____ Document text

Vulnerabilities discovered early in the pandemic prompted quick measures like converting stores into temporary warehouses or relocating the whole workforce to work from home. Companies are seeking to make longer-term investments into the next normal for their logistics operations now that these market changes have become a long-term shift.
The failure to meet heightened customer expectations was one weakness highlighted by the outbreak. Shippers are seeking ways to put items closer to the consumer and hence deliver them faster.
Some businesses had to totally restructure their supply chains, concentrating on home delivery rather than typical B2B commercial destinations. This was especially true for items like workout equipment, which we’re moving away from gyms.
Home delivery and the last mile did not render brick-and-mortar retailers useless, but with the pandemic, many retailers were forced to convert their locations into fulfilment centres capable of delivering things to customers at their homes. After a year of using this strategy, several companies are investigating new network design ideas that will allow them to retain items closer to customers for the long haul.
Many businesses, for example, are rethinking their distribution strategies, which might entail relocating production operations closer to customers and distribution centres. Several companies are developing distribution centre models that will keep items on shelves faster and more efficiently, as well as utilizing micro-fulfilment tactics to meet demand.
Meeting Last-Mile Expectations
Many shippers are increasing their last-mile capabilities in addition to changing supply chain structures to satisfy customer expectations for on-time, consumer-friendly delivery. To compete with Amazon Prime, on-time delivery has become more important than ever, and features like in-home delivery and setup have become increasingly popular. Many firms are investing in new last-mile capabilities to get their products to consumer homes and create a distinctive customer experience as a long-term solution to months-long lockdowns that will persist beyond 2022.

________
____ Given data

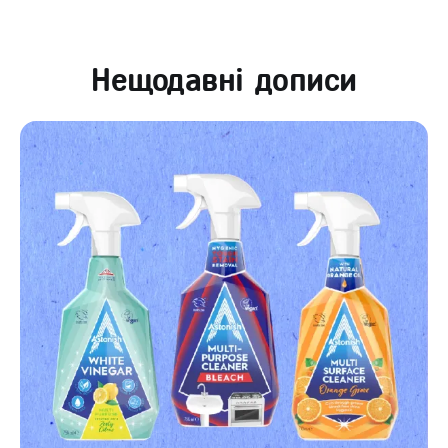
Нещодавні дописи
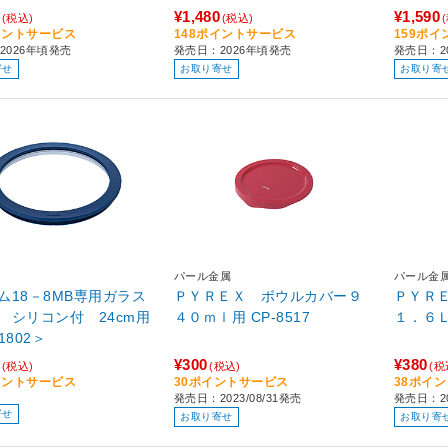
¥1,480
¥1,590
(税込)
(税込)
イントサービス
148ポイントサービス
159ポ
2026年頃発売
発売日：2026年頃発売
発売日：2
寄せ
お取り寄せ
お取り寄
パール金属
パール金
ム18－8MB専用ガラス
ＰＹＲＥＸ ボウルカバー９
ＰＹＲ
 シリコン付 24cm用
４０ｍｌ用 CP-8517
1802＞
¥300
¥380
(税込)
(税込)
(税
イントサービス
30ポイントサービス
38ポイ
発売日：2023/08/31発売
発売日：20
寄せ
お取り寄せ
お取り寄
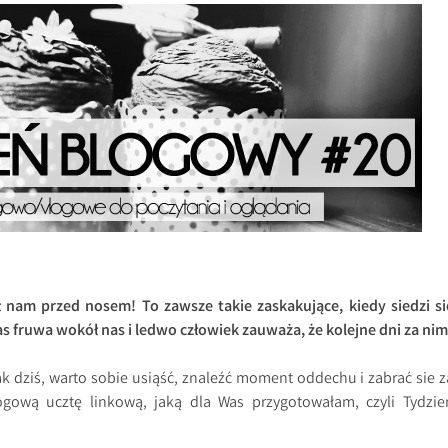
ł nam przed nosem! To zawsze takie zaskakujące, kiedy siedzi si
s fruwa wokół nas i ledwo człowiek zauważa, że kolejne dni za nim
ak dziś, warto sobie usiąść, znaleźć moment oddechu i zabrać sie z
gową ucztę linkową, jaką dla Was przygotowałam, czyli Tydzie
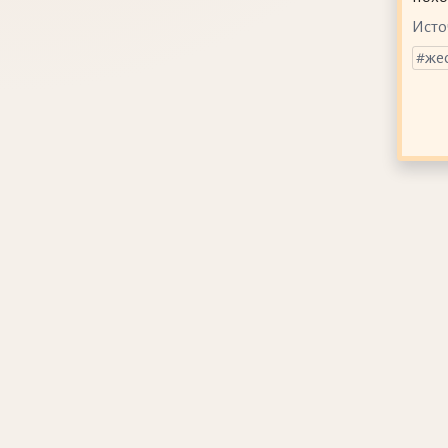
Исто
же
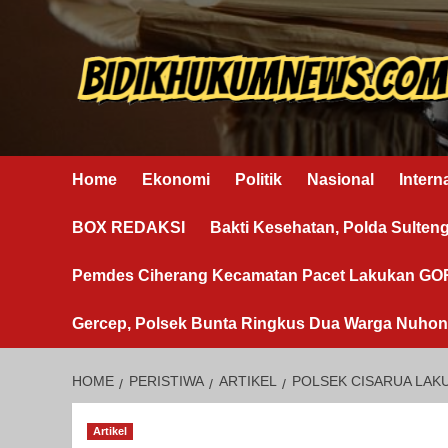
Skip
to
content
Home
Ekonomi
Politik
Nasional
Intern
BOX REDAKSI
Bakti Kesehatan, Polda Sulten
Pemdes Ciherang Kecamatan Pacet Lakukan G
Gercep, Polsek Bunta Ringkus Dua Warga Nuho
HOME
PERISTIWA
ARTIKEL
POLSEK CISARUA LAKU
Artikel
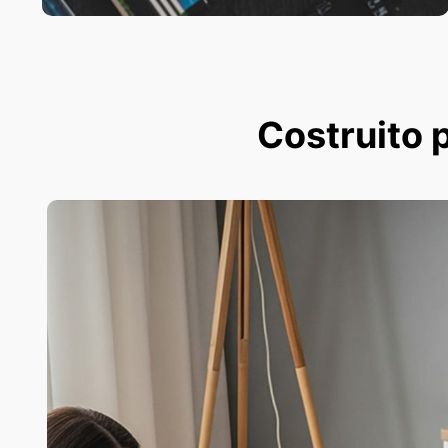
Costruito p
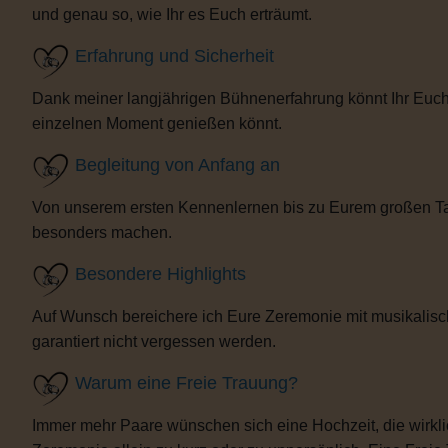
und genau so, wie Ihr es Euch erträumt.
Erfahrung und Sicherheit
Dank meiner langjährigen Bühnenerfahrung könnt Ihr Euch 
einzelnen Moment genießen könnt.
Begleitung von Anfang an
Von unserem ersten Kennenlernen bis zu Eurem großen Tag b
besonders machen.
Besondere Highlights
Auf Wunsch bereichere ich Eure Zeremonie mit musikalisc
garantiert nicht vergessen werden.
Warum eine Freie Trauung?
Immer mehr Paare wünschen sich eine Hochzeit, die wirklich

________

## Description of the task
List every kind of commercial facility named in the text on pandemic logistics. The records are taken from a different source than the text.

## Solution
Stores
Temporary warehouses
Gyms
Fulfillment centers
Distribution centers